• _Text provided_:
* * * *

Battlestar Galactica is not a great show.
There, I said it.
I’d even go so far as to say that it’s a stretch to call it a good show – though it is at times, in moments and patches (particularly early on). That said, overall it’s a hot mess, an unwieldy and overambitious sci fi soap opera obsessed with sex and religion and mythology that largely proved unable to convey anything truly interesting about any of those topics.
Perhaps it “hurt” my viewing experience that I watched much of the series in a compressed timeframe and not over the several years in which it was originally broadcast on SyFy. I had heard lots of good things from many people, of course, during the original run and as a TV geek (even before there was a TV Geek Army in which to codify my ramblings) I felt a bit ashamed about not having seen it, much like an English major who was deficient in Chaucer or Milton or some such.
I caught the first season somewhere along the way – via Netflix’ streaming service, I think – and thought it was quite good, and still do – but my attention had wandered off somewhere early in Season Two. Something about Helo and Sharon/Athena’s endless running around Caprica bored me enough that I dropped out. During the holidays this year though I vowed I would make it right. As a TV geek it was my duty, to the colonies and to the fleet, to watch the entire series end-to-end.
And so I did.
As I noted, the first season was by far the best, and in fact the pilot episode, “33” (which comes after the mini-series that acts as a first chapter of sorts to the series), is probably my favorite episode of all. The concept of the remains of humanity being on the run from vicious, untiring Cylons while an exhausted, beleaguered fleet is forced to stay on the run by making precise intergalactic “jumps” every 33 minutes is simply fascinating and thrilling.
Looking back, I wish that the series could have done a better job of keeping such a focus on tight and taut storytelling. That said, the first season was still rather good and had flashes of great potential that made me look forward to moving on. However, there were seeds embedded even from that early stage that would prevent the series as a whole from attaining anything close to greatness.
Examples include Gaius and Caprica 6’s endless religious and philosophical ramblings in the former’s mind. Don’t get me wrong: it worked in small and concise doses, and James Callis’ ability to playfully interact with “real people” and the sexy woman in his head at the same time could be a delight. I also mentioned Helo and Athena’s adventures on Caprica above. As soon as the audience knows that the human known as Boomer is actually a Cylon, the action – which plays out over multiple episodes – involving their attempted escape from the planet is largely diluted (yes, she eventually does change her mind to side with the humans, but that comes after far too much build up).
Really though the first two seasons were fine, and I’d have a much different attitude in total if Seasons Three and Four didn’t exist at all. In fact, I’d say the real (galactic?) fall off comes after there’s a time jump in the series stemming from new President Baltar’s demands that the colonists settle on so called New Caprica.
Almost everything that happens thereafter over the course of two long final seasons is far less interesting than the relatively minor quibbles I mentioned above. The mythological/religious/spiritual storyline becomes increasingly irritating and convoluted. Baltar’s transition from hated president to Cylon lackey to doomed prisoner to spiritual leader to… you get the idea. There are even a seemingly numbing series of episodes where the theme is drilled into our skulls relating the human toll of pushing on for one more day and one more mission (I kept thinking to myself, “we get it… seriously, we get it”).

* * * *

• _Things to do_:
A. Return everything from "Really though the" down to "called New Caprica." in the Battlestar Galactica review, reproducing each word and punctuation mark precisely.
B. State only the count of lines in the records below that contain the string "typed".

• _Data for processing_:
* * * *

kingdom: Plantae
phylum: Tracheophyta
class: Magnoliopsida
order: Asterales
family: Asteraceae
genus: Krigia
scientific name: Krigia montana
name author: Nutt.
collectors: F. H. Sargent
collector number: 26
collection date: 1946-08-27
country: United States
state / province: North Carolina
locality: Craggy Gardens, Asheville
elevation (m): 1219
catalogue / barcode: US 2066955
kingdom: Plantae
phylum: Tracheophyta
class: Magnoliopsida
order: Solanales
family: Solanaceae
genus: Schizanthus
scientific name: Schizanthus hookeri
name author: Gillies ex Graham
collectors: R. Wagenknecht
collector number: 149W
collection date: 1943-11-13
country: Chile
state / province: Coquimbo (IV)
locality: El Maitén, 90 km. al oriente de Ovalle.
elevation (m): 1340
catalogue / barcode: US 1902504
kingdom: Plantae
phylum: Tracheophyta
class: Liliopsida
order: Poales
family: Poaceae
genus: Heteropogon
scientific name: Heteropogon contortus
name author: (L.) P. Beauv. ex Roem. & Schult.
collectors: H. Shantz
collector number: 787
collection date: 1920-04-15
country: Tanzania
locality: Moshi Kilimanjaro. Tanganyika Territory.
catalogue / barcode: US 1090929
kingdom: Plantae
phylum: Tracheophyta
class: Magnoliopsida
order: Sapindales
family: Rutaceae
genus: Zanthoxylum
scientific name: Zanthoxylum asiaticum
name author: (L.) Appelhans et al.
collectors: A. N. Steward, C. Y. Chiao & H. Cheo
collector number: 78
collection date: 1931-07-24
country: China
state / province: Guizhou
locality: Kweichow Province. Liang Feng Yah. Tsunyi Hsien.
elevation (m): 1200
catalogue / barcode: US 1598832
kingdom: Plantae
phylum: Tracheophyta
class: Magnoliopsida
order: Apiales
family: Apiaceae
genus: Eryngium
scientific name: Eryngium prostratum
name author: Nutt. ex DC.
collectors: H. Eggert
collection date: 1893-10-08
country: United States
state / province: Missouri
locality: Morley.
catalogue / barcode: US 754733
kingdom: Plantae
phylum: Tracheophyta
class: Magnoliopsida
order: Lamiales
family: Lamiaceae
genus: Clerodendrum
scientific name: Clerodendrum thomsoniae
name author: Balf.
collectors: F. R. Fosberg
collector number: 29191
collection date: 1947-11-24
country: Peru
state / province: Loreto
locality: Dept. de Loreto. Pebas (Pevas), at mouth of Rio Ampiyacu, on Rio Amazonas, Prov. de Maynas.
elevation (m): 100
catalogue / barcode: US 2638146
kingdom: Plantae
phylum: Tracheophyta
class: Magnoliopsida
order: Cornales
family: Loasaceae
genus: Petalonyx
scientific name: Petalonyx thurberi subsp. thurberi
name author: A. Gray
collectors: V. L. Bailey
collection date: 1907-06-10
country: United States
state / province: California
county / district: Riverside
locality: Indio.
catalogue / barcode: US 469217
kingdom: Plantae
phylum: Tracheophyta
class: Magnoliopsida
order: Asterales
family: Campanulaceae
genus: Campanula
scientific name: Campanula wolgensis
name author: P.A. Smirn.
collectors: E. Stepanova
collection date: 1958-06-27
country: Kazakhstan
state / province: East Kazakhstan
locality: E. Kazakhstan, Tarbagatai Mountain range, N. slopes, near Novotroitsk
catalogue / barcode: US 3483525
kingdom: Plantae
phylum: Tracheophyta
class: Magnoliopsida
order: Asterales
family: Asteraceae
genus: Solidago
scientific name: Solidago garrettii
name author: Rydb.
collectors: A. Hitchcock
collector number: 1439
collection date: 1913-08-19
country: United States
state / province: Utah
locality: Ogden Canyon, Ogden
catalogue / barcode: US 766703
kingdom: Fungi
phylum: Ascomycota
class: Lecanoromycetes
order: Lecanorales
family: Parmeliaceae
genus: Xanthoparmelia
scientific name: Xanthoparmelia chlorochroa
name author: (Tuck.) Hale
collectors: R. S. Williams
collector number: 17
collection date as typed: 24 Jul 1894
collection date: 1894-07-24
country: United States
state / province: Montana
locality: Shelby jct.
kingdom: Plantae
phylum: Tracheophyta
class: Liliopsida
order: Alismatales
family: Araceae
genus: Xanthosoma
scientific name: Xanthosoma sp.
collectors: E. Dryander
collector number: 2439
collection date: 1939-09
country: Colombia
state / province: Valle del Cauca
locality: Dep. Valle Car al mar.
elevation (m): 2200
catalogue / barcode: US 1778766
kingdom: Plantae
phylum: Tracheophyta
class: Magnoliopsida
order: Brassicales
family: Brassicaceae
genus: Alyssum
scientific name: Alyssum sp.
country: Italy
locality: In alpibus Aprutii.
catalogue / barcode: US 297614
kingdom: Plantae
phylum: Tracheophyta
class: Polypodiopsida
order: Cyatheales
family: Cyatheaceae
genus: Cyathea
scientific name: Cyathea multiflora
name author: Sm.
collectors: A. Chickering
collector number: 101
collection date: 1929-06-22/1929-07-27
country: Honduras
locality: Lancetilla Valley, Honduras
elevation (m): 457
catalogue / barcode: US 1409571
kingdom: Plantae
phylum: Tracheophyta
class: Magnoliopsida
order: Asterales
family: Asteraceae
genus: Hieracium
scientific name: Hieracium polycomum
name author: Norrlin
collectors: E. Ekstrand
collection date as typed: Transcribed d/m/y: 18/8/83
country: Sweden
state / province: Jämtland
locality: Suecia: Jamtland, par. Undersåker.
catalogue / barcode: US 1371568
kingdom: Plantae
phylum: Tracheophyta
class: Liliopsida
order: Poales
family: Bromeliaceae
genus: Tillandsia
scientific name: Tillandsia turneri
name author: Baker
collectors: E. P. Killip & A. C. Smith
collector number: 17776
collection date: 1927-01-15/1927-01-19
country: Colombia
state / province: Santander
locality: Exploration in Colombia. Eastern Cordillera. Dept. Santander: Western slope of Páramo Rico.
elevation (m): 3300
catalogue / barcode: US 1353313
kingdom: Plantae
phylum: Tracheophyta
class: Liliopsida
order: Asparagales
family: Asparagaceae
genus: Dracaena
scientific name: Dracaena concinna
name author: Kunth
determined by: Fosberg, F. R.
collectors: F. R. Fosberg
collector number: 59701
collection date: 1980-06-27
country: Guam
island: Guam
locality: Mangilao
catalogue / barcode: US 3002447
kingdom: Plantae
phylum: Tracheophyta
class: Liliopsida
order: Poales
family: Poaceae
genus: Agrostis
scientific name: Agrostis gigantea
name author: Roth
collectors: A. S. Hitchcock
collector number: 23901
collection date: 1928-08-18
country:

* * * *

• _Responses_:
A.
Really though the first two seasons were fine, and I’d have a much different attitude in total if Seasons Three and Four didn’t exist at all. In fact, I’d say the real (galactic?) fall off comes after there’s a time jump in the series stemming from new President Baltar’s demands that the colonists settle on so called New Caprica.

B. 2